* Task item: Across the entries that follow, count each line holding "worn" and state the total alone.

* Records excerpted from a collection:
/---

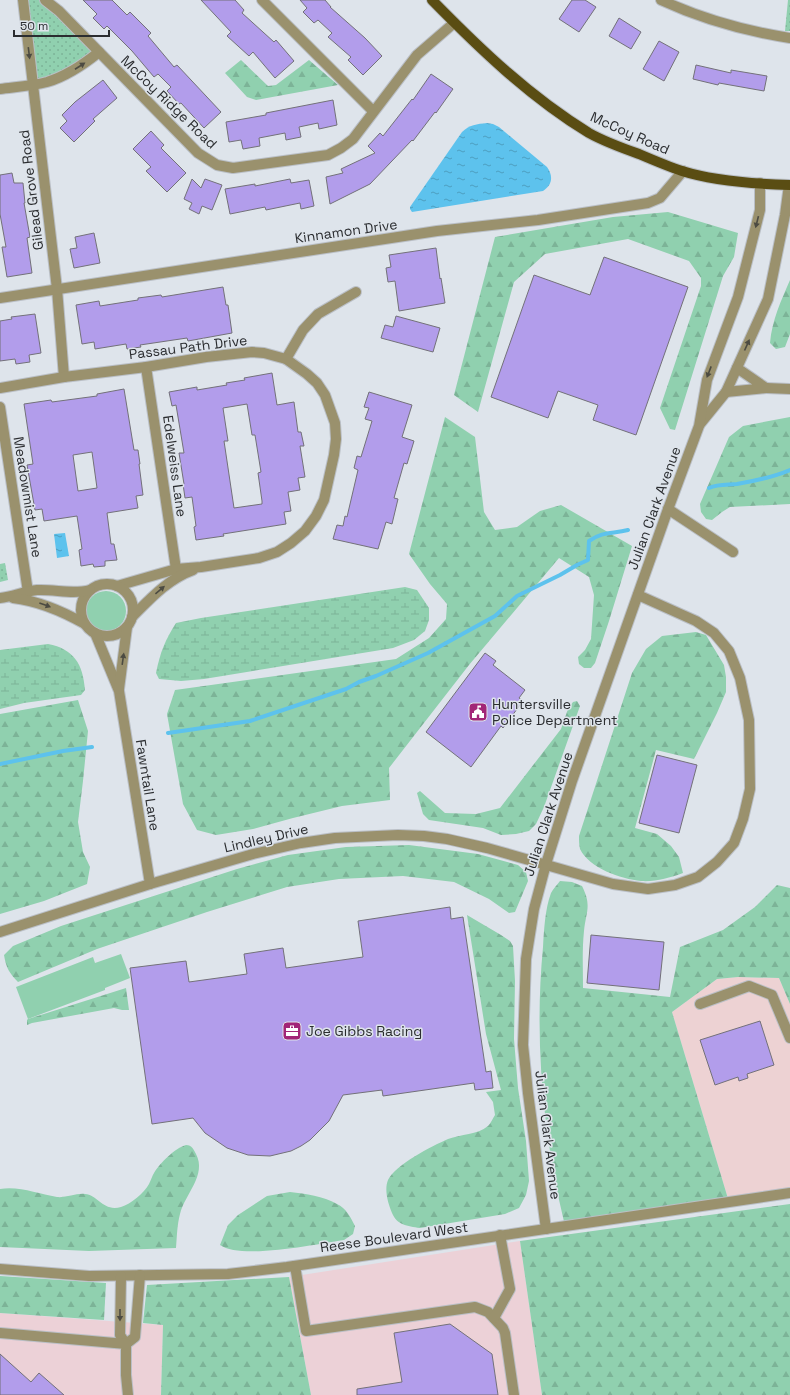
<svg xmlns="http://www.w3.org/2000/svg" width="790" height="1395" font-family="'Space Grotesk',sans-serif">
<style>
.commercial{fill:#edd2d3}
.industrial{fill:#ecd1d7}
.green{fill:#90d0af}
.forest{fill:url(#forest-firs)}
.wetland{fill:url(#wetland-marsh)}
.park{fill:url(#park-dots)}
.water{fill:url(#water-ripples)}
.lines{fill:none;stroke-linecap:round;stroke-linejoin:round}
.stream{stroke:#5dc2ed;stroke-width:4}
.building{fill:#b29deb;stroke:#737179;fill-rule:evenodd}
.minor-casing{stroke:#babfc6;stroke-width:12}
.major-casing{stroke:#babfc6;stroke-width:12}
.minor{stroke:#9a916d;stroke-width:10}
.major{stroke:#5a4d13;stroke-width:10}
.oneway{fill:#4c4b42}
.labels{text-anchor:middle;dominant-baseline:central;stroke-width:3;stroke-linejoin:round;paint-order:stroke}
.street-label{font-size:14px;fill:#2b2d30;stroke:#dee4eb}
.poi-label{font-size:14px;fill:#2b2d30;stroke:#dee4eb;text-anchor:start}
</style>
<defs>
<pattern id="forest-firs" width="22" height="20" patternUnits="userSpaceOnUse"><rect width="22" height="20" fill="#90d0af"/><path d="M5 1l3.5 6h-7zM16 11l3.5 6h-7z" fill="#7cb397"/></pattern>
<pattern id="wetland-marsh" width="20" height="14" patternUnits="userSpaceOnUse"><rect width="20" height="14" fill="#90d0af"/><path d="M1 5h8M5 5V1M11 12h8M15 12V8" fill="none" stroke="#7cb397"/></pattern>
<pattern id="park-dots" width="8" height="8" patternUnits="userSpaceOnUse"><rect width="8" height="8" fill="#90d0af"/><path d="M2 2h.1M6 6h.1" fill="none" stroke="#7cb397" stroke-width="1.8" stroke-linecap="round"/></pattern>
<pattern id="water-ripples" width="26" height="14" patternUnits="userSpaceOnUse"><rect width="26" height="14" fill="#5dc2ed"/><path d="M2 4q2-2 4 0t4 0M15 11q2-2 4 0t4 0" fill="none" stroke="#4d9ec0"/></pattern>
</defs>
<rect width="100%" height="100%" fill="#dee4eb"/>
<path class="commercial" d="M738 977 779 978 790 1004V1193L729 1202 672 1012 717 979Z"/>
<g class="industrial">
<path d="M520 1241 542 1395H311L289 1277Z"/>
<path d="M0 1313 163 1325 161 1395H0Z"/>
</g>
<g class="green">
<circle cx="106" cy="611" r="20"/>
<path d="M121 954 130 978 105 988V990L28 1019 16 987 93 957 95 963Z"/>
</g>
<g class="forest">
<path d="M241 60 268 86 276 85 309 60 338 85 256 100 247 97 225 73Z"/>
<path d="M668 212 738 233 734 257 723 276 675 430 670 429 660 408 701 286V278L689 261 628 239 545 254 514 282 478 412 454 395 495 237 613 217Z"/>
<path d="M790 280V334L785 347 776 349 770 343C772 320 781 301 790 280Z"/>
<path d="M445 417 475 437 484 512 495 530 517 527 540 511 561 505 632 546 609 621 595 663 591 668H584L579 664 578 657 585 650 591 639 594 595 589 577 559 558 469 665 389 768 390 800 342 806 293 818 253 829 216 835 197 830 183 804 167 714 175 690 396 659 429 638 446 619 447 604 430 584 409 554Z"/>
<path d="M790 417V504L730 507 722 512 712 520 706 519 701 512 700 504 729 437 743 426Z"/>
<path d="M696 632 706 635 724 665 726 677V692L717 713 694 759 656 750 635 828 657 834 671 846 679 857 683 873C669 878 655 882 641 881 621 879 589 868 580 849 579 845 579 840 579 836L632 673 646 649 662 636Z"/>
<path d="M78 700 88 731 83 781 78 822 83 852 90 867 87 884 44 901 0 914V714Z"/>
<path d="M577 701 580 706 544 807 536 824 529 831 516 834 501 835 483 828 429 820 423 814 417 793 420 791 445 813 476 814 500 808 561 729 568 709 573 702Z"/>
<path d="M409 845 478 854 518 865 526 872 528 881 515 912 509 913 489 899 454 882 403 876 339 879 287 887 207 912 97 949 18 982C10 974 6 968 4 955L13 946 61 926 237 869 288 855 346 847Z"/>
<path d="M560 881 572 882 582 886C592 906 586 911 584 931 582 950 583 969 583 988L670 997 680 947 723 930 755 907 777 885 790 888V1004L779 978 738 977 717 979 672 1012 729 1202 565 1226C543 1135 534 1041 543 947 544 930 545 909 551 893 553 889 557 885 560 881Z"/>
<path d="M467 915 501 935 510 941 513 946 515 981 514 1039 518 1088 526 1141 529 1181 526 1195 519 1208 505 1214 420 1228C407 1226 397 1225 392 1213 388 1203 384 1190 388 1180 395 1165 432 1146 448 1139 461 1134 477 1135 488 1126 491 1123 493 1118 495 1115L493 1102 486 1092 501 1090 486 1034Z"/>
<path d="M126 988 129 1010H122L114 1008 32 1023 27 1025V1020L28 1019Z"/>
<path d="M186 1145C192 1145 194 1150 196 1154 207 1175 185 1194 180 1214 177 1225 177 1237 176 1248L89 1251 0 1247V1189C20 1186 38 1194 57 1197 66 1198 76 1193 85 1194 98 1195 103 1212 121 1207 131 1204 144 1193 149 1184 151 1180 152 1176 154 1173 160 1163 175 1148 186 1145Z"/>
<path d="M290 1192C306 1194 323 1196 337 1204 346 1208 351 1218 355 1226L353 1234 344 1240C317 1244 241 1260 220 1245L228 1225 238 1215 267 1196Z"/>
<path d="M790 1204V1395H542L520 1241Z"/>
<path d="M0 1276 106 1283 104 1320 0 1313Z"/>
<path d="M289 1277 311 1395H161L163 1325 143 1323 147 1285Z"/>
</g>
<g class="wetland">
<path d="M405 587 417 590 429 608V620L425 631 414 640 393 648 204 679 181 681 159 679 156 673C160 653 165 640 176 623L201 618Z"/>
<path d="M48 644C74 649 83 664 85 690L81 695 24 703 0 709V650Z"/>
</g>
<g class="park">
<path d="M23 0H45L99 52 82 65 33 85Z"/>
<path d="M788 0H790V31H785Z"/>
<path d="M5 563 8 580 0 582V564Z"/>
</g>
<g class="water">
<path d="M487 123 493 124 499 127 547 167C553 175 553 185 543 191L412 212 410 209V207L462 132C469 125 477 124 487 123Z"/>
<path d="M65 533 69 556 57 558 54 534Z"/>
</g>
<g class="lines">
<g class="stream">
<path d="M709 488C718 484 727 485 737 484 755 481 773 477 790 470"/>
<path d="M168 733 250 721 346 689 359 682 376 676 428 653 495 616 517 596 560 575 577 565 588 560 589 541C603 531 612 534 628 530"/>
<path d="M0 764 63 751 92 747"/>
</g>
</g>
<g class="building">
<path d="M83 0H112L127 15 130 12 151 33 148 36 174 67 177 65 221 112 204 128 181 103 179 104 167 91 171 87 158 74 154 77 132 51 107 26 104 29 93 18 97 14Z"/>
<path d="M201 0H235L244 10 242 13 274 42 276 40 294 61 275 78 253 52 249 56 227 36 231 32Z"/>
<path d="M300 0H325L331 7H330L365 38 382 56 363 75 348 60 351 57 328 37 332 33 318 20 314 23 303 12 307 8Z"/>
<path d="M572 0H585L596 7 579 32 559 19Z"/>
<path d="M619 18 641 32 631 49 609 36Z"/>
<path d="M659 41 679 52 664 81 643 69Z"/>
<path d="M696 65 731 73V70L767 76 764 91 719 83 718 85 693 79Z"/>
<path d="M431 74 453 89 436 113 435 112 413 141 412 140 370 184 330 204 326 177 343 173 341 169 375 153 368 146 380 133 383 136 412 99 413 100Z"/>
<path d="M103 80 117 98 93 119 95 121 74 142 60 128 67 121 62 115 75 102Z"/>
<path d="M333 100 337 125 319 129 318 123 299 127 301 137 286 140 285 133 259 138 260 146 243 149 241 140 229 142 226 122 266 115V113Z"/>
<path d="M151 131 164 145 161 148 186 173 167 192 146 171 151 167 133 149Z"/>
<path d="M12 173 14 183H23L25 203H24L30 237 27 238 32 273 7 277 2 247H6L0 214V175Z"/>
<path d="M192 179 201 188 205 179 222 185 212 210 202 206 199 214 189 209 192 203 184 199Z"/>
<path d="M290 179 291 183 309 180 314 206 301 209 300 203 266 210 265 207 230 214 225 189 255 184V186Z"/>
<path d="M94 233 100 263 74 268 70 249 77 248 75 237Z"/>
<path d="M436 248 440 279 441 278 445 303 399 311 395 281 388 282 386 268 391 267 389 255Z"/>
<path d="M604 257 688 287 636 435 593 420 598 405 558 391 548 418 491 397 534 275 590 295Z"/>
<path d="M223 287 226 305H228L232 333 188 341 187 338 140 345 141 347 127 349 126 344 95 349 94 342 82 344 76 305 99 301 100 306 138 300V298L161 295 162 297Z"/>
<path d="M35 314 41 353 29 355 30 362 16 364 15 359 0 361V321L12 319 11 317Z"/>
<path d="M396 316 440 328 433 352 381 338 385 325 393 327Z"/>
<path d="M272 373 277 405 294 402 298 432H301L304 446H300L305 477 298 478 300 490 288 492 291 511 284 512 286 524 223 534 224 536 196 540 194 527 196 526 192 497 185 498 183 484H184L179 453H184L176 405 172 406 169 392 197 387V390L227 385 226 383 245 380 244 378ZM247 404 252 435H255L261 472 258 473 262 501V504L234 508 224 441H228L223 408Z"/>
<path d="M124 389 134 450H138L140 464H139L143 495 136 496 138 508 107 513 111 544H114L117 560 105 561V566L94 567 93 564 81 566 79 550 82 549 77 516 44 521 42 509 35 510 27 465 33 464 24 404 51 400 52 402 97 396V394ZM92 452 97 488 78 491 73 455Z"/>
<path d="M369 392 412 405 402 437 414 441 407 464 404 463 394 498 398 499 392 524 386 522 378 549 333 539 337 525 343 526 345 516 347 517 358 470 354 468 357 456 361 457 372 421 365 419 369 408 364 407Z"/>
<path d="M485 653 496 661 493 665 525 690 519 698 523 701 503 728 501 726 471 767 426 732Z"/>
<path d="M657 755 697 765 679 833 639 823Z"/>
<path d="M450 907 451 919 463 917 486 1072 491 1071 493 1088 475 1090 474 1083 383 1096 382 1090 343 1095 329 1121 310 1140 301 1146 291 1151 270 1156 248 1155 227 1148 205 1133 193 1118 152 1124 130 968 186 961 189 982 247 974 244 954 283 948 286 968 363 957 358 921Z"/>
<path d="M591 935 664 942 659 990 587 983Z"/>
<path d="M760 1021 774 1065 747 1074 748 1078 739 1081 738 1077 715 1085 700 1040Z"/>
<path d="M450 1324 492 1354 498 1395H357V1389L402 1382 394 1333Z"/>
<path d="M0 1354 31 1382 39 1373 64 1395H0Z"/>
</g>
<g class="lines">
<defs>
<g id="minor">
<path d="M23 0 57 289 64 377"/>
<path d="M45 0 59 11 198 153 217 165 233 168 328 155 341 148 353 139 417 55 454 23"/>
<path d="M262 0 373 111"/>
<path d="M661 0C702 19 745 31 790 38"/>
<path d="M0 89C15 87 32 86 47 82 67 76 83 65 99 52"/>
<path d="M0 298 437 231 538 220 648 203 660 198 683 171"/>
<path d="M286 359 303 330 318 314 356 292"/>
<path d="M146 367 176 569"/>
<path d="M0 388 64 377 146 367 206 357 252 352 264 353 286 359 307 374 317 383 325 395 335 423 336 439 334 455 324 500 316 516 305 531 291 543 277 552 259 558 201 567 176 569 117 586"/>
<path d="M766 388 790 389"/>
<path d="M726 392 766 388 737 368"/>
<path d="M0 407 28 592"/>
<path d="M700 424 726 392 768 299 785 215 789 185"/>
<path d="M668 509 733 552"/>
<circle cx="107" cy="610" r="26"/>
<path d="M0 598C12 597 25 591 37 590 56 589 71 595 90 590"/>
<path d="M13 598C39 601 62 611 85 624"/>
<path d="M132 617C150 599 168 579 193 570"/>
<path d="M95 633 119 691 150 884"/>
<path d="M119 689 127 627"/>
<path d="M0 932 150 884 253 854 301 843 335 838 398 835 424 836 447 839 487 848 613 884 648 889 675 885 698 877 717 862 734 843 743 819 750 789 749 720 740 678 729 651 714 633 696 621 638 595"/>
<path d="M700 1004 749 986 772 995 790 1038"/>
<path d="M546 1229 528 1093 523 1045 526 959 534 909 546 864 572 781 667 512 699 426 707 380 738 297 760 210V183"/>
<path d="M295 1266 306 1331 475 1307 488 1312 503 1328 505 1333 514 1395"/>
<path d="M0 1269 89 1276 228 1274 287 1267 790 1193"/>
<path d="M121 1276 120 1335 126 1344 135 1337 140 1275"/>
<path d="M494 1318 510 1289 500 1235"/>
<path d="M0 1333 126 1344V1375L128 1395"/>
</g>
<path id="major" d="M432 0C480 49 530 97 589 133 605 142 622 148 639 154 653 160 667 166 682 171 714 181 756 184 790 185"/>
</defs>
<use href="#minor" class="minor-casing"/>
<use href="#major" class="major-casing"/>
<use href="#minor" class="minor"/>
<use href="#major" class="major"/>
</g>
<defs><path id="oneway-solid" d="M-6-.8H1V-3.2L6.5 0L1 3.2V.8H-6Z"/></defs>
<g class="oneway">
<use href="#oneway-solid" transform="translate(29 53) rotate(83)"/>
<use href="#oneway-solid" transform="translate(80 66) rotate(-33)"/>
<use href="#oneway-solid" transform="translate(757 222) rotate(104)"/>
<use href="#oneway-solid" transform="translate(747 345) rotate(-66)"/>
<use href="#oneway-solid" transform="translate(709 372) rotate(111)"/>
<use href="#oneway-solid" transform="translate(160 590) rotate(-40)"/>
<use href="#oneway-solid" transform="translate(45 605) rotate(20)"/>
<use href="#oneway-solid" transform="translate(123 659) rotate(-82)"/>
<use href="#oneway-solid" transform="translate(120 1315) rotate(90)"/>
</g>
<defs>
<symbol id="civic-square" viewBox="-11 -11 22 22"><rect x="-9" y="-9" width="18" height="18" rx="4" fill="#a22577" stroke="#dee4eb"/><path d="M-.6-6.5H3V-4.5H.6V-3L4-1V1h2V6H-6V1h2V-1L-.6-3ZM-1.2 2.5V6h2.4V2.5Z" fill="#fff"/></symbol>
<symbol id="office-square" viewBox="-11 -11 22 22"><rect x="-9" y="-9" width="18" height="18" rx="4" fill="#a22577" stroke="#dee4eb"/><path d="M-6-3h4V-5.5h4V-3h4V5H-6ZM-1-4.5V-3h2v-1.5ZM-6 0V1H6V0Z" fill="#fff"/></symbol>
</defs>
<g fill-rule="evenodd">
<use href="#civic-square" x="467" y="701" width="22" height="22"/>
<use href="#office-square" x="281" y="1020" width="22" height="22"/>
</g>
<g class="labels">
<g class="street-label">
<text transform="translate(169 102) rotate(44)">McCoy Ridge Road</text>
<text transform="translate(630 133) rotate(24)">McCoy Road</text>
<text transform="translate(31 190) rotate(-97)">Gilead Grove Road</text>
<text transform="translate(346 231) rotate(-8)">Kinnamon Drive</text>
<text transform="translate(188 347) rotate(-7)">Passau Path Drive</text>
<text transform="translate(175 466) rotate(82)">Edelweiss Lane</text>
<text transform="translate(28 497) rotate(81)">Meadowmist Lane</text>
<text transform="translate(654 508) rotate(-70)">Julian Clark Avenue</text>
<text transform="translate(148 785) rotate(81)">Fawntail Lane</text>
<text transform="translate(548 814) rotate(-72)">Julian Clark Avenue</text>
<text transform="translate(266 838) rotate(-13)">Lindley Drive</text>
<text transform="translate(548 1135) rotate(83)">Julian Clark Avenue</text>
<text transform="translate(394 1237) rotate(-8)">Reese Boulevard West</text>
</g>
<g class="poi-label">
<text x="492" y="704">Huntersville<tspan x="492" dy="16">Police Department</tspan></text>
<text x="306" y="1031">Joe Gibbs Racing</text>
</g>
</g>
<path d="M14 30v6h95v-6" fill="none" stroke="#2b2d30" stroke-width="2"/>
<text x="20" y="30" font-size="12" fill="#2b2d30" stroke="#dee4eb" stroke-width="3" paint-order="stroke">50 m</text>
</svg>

\---
/---

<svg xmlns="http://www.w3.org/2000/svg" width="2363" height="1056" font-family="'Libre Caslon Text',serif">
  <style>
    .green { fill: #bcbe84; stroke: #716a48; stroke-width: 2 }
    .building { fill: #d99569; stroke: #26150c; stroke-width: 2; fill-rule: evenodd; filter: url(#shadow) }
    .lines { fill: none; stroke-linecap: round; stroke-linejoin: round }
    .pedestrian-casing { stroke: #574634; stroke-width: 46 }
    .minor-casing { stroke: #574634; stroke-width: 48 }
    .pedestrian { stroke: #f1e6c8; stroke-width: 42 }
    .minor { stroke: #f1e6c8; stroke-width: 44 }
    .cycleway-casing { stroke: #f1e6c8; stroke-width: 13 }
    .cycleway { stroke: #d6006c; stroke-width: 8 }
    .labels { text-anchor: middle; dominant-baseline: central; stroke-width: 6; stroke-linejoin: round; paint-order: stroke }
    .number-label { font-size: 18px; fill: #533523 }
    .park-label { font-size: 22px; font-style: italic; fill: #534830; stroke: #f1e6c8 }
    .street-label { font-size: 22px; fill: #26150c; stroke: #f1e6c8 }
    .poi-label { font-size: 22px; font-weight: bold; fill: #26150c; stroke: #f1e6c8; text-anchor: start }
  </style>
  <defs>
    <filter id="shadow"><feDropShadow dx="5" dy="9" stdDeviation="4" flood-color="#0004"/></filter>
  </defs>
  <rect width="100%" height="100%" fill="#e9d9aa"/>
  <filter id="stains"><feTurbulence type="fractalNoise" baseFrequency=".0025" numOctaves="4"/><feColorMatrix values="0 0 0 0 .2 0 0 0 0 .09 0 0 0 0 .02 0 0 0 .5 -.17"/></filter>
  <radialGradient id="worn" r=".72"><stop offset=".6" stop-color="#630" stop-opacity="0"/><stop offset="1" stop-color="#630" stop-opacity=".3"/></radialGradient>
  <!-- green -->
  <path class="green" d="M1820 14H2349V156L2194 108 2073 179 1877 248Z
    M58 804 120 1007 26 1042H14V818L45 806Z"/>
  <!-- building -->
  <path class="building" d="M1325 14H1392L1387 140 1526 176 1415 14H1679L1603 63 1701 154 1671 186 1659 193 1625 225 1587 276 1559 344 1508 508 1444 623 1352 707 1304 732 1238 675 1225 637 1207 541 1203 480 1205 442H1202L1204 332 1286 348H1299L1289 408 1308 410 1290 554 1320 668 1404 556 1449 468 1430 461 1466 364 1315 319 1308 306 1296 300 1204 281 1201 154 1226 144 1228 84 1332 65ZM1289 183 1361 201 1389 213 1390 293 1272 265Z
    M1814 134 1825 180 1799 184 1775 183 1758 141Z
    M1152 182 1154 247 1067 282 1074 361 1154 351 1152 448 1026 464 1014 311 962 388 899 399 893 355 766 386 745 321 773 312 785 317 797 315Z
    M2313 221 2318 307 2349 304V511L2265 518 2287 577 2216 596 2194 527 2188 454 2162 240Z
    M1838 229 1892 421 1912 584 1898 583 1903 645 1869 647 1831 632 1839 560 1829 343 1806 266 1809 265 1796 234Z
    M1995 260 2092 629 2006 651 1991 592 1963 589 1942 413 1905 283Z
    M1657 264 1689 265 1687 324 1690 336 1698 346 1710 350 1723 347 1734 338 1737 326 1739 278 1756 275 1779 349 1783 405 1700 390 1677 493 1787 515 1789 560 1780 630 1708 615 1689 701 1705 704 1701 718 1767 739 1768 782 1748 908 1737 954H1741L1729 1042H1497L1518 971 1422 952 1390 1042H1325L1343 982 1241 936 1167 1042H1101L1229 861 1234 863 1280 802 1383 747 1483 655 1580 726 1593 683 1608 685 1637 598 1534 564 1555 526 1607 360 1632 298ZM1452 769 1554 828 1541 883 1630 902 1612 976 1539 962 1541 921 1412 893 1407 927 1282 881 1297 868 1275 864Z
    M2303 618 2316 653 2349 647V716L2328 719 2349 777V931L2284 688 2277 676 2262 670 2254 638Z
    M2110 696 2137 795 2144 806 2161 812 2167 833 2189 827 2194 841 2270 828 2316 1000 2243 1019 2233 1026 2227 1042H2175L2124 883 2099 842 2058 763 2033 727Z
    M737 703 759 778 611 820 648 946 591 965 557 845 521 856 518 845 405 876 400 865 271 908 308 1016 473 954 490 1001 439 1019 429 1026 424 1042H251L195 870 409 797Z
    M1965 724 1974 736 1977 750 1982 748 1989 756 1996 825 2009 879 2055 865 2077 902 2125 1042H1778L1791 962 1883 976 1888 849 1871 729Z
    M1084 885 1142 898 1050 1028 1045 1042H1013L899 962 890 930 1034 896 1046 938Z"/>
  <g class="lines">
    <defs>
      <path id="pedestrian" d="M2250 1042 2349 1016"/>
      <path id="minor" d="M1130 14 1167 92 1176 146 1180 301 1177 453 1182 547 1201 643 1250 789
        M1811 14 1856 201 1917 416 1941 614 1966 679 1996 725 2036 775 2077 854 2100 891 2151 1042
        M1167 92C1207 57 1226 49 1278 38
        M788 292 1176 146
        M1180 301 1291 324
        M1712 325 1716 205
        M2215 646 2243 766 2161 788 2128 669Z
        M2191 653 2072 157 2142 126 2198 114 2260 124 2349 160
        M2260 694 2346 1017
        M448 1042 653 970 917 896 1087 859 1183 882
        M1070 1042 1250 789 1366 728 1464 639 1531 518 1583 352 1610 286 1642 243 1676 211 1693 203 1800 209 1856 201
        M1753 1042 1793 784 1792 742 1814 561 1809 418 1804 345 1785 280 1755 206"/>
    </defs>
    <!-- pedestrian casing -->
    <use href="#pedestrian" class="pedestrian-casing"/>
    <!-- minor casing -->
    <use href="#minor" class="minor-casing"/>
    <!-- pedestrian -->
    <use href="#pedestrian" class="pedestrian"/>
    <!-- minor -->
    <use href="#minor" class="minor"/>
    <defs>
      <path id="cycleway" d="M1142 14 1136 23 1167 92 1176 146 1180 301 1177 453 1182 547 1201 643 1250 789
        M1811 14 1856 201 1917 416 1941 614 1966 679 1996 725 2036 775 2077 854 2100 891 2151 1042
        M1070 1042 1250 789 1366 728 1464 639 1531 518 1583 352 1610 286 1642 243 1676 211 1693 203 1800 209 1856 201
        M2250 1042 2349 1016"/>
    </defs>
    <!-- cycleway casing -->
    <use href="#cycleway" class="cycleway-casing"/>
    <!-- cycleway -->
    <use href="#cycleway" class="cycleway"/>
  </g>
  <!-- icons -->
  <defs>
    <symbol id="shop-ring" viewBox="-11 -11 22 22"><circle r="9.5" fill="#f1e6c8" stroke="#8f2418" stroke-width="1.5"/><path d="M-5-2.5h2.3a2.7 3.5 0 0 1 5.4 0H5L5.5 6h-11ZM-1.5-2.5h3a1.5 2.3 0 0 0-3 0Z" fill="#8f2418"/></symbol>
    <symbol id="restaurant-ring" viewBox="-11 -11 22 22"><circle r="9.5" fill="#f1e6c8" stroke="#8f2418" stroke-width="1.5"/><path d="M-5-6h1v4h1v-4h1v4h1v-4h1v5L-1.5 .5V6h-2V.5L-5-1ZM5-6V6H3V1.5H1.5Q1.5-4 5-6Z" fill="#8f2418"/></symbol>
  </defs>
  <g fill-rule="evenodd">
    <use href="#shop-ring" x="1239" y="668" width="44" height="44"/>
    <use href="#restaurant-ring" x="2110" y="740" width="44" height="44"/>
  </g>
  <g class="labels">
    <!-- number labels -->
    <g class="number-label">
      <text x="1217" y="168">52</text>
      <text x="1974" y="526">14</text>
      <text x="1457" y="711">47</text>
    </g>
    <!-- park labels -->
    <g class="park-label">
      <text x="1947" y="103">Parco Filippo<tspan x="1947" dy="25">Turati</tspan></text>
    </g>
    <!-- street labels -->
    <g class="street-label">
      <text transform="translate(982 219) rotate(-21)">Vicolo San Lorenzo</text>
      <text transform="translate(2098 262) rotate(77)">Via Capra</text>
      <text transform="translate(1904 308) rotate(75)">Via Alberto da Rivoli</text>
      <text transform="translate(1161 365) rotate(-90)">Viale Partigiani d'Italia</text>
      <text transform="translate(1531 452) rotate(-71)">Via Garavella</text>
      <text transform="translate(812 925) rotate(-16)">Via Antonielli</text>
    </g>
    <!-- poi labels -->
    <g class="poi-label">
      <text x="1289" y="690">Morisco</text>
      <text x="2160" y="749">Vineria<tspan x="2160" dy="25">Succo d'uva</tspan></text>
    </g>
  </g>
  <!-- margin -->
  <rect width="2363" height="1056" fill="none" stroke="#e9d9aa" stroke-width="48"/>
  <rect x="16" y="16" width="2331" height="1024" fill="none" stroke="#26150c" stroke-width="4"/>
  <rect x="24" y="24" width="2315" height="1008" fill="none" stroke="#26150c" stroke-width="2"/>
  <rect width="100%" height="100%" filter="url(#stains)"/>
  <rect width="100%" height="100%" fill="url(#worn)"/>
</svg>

\---

* Solution below: 2